▶ [Task input]
= Beginning of Section =

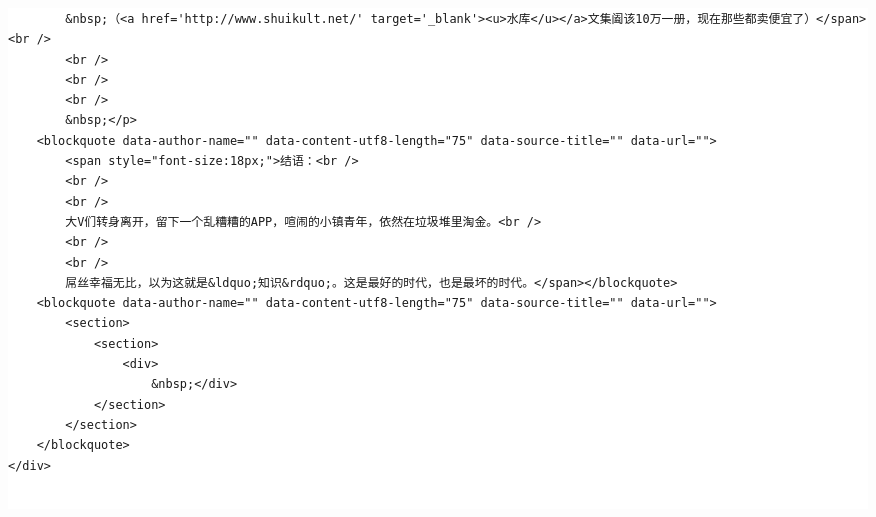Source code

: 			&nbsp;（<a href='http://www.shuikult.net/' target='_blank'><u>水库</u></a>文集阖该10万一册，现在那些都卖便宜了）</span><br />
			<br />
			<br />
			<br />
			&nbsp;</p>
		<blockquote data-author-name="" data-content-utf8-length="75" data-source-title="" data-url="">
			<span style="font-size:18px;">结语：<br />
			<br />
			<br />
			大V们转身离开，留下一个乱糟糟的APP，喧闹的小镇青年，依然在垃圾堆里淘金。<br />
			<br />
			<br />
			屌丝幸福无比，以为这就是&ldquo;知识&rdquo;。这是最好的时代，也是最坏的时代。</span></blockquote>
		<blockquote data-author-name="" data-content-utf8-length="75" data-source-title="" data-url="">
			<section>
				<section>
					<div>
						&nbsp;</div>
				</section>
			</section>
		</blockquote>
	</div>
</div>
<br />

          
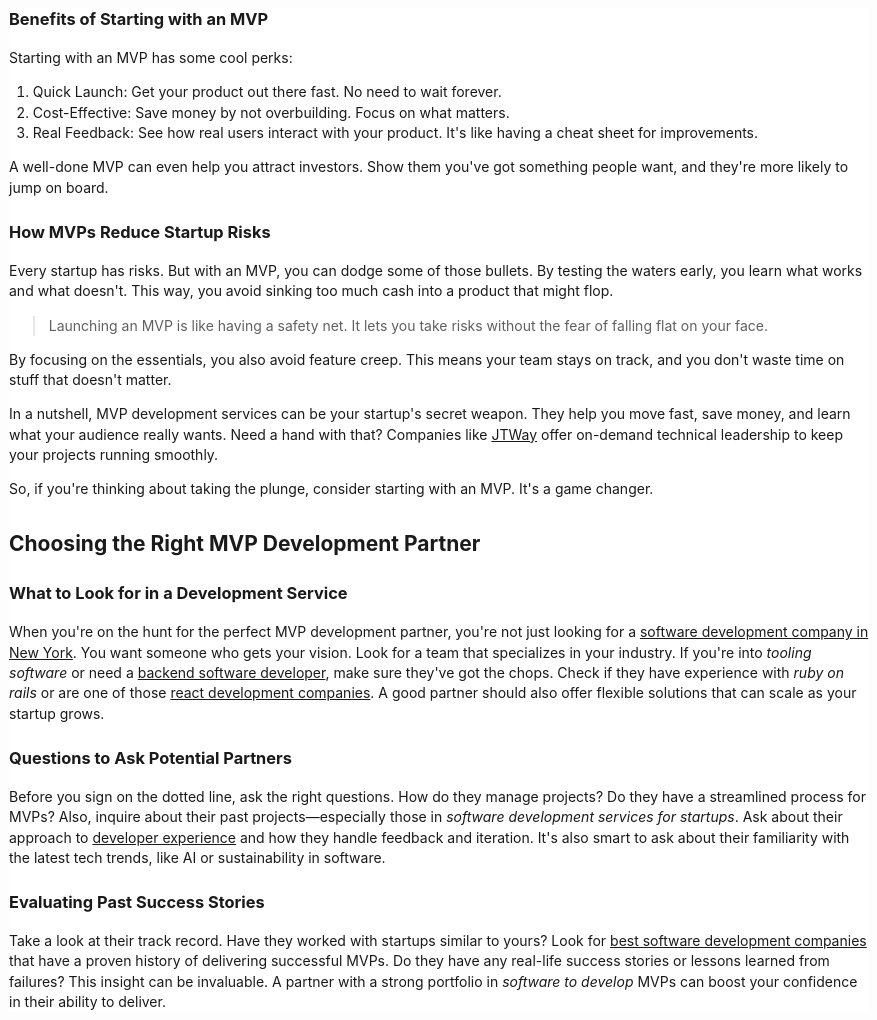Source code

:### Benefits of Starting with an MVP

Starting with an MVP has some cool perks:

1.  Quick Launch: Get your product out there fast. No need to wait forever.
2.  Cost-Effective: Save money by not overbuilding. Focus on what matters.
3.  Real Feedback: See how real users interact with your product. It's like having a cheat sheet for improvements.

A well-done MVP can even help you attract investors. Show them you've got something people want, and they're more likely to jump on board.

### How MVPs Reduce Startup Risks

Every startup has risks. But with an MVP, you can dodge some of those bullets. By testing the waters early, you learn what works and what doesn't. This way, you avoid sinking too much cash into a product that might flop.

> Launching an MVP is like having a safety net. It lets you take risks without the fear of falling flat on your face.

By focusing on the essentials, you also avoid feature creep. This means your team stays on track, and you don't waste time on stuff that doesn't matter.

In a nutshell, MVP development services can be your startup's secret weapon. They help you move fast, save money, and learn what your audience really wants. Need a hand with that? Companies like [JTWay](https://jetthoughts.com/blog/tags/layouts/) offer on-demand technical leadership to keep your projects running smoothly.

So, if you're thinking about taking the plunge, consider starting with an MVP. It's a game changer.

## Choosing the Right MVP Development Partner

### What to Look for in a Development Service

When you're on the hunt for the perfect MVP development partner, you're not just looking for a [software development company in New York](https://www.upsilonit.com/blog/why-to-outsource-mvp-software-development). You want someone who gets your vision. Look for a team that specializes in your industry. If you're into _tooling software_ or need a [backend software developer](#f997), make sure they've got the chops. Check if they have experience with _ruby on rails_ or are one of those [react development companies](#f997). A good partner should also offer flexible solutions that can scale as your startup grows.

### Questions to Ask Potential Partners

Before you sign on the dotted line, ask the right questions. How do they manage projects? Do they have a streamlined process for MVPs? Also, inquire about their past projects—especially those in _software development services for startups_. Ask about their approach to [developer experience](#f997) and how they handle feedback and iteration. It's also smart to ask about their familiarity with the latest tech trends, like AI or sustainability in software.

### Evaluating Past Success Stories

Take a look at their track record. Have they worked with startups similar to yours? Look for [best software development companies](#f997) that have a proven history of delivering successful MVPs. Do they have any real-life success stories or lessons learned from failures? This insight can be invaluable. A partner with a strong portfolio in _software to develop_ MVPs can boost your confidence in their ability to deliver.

= End of Section =

▶ [Problem statement] Given the entries above, transcribe exactly the lines from the one holding "屌丝幸福无比，以为这就是&l" through the one holding "to wait forever."; pictures do not belong in the transcription.

▶ [Solution]
			屌丝幸福无比，以为这就是&ldquo;知识&rdquo;。这是最好的时代，也是最坏的时代。</span></blockquote>
		<blockquote data-author-name="" data-content-utf8-length="75" data-source-title="" data-url="">
			<section>
				<section>
					<div>
						&nbsp;</div>
				</section>
			</section>
		</blockquote>
	</div>
</div>
<br />

          
Source code

:### Benefits of Starting with an MVP

Starting with an MVP has some cool perks:

1.  Quick Launch: Get your product out there fast. No need to wait forever.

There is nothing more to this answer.